# Tire Diameter Check Gauge



## HyperSlotCars (Aug 26, 2010)

Besides BSRT who else sells a tire diameter gauge for checking sizing?


----------



## slotking (May 27, 2008)

wizzard i think


----------



## LDThomas (Nov 30, 1999)

I checked the Wizzard catalog and did not find one.


----------



## slotking (May 27, 2008)

i guess they stop making them.

the BRST 1 is nice and sturdy


----------



## Boosted-Z71 (Nov 26, 2007)

There are a couple sellers on Ebay that sell a plastic version similar to the BSRT gauge, I have had better luck using a pair of digital calipers just close the caliper around the tire just to where you can barley pick the tire up from a flat surface, try this 2 or 3 times and you will see what I mean.

Boosted


----------



## LDThomas (Nov 30, 1999)

Tough to do when the tire is on a car...


----------



## slotking (May 27, 2008)

i was both methods
the gauge is more consistent IMHO


----------



## alpink (Aug 22, 2010)

a good set of calipers will end up doing more than the tire gauges.
tire gauges are incremental and don't include all sizes. of course one can extrapolate with a gauge by fitting too loose in one hole and not fitting at all in the next hole.
the WIZZARD gauge I have is incremental in .005 from .295 to .400 for front tires and by .002 from .418 to .480 with .490 & .500 for rear tires. it has axle gauges for .047, .059 & .063. it also says that tires should be mounted on rims to measure and that temperatures can cause +/- .001 variance.
I gave my BSRT gauge to a friend so I cannot comment on that.


----------



## slotking (May 27, 2008)

my bsrt is in 2k increments

i also use it to check roundness
but the gauge provides for more consistent feel for me.
I do not have to worry about the softness of tire like when I am trying use calipers.

but that is just me


----------



## Grandcheapskate (Jan 5, 2006)

Why not just go get a case which is used to hold drill bits?
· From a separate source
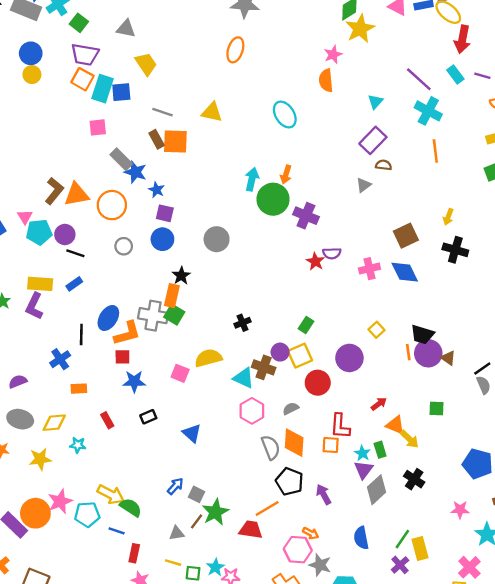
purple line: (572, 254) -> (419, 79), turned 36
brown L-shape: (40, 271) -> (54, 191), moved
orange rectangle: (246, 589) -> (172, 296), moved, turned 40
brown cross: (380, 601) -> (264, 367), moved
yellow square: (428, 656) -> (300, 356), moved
Or you may find a size gauge at a hardware store.

Joe


----------



## Rich Dumas (Sep 3, 2008)

I have a Wizzard stainless steel gauge that is made for inline magnet car tires, it is no longer in production. For pancake tires I bought a RJ Jets gauge at LenJet Raceway. It measures from 0.300 to 0.364 inches in .002 inch increments.


----------



## beast1624 (Mar 28, 2009)

Do like I did. Get a son in law who can run a CNC machine and cut you a dozen BSRT copies out of scrap for nothing.


----------



## LDThomas (Nov 30, 1999)

Where do I get a son in law?


----------



## FOSTBITTEN (Aug 1, 2013)

Grandcheapskate said:


> Why not just go get a case which is used to hold drill bits? Or you may find a size gauge at a hardware store.
> 
> Joe


This works great! And it is what I use to stagger my tires for the oval racing.


----------